I'll also note that this was one of my major remaining complaints post Update 1.6 (indeed, it was #1 on the list), and that the thread I made enumerating those problems got a response from Mark Seifter immediately saying that all problems I named that weren't already on their list of issues would be put there.

So this problem is very much on Paizo's radar, and that will hopefully result in a significant Skill Feat power up.


I just want to say, Spheres of Might legendary talents are a good example of what I think legendary skill feats should feel like. You don't just get a swim speed, but you become such a good swimmer that you get a burrow speed by swimming through the ground itself. (Technically swim speeds are also legendary talents, but you could reasonably bump it down to master)

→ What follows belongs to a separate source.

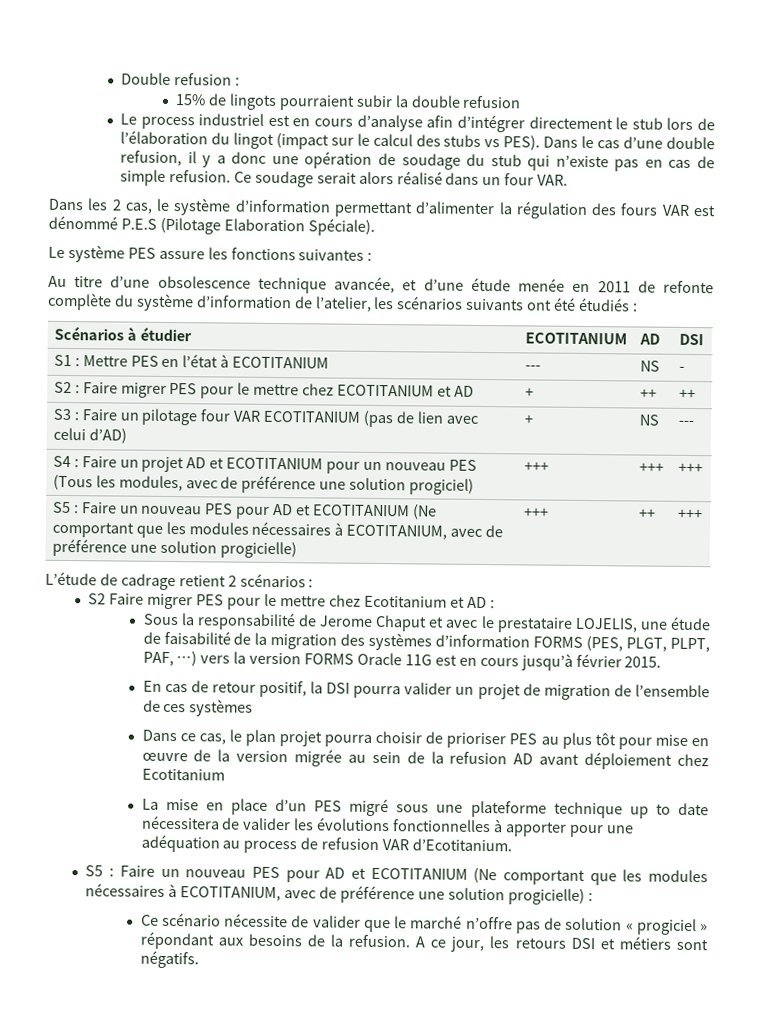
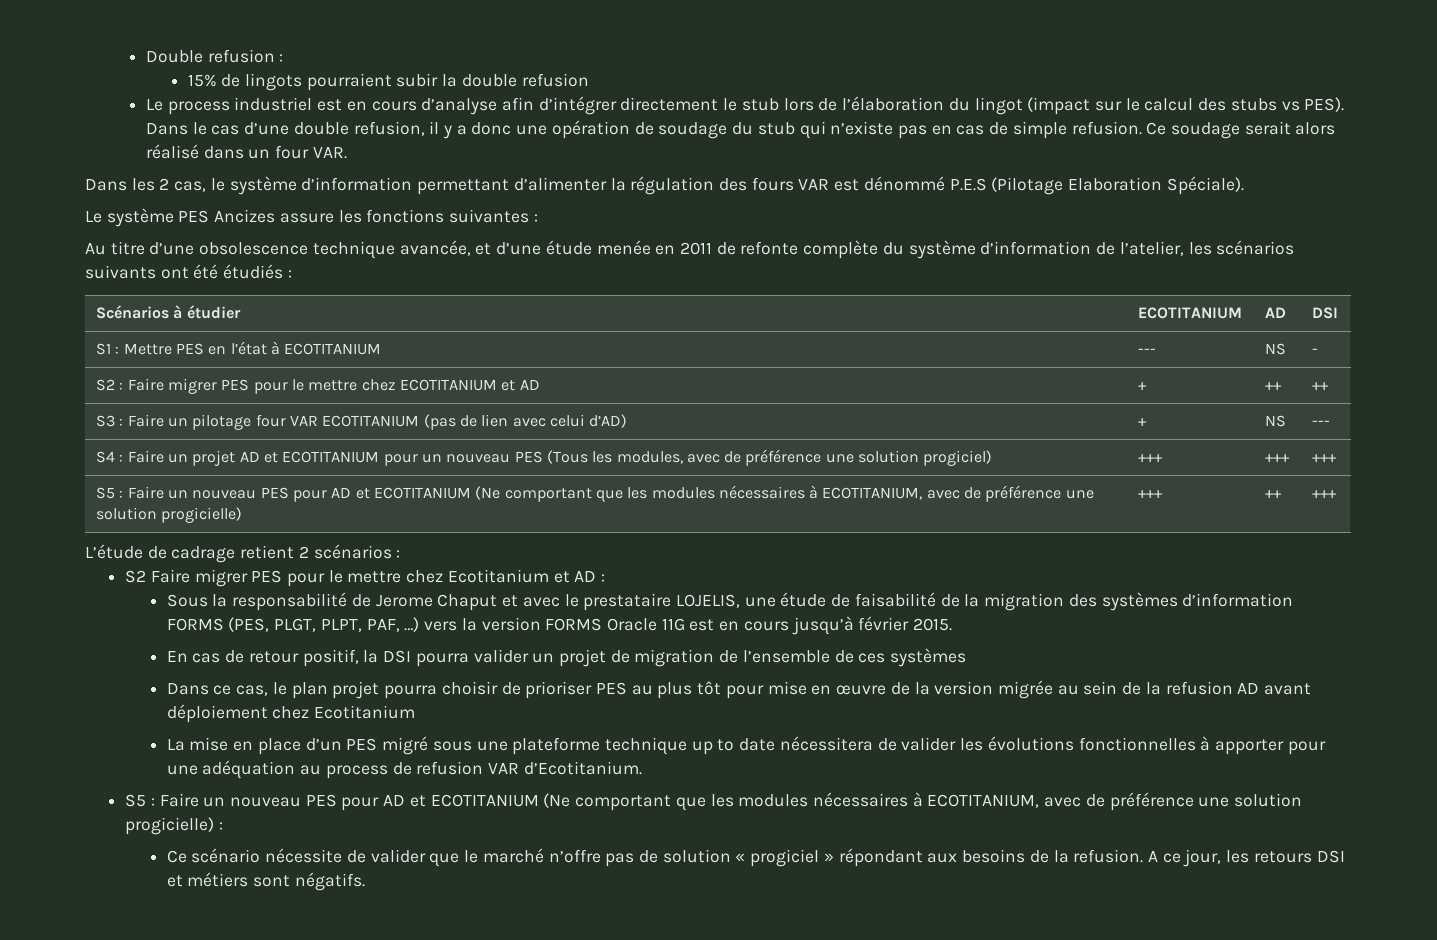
(156, 253) none -> [214,209,276,223] Ancizes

Or you aren't just such a good thief that you could steal someone's pants without them noticing. (That's actually a normal talent, albeit one that imposes a -10 penalty) You can become such a good thief that you can steal on-going spells. "Oh, you just cast Dragon Form on yourself? Don't mind me. I'm just going to steal that." *wizard returns to normal, while rogue becomes a dragon instead*

We're so used to magic being, well, magical, that we forget that Magic Missile isn't all that impressive. Anyone can learn to do that, although they need 16 Int in 2e if they don't start as a wizard. No, the really impressive thing is Wall of Force. Instead of making a small bullet of force that dissipates almost immediately, you make a massive wall of the stuff that lasts for a few minutes and can block attacks.

Swimming through the dirt fits at high levels, because it's just as impressive of a feat of martial prowess to us as Wall of Force would be to people who see casting magic missile as about as difficult as learning to pick a lock.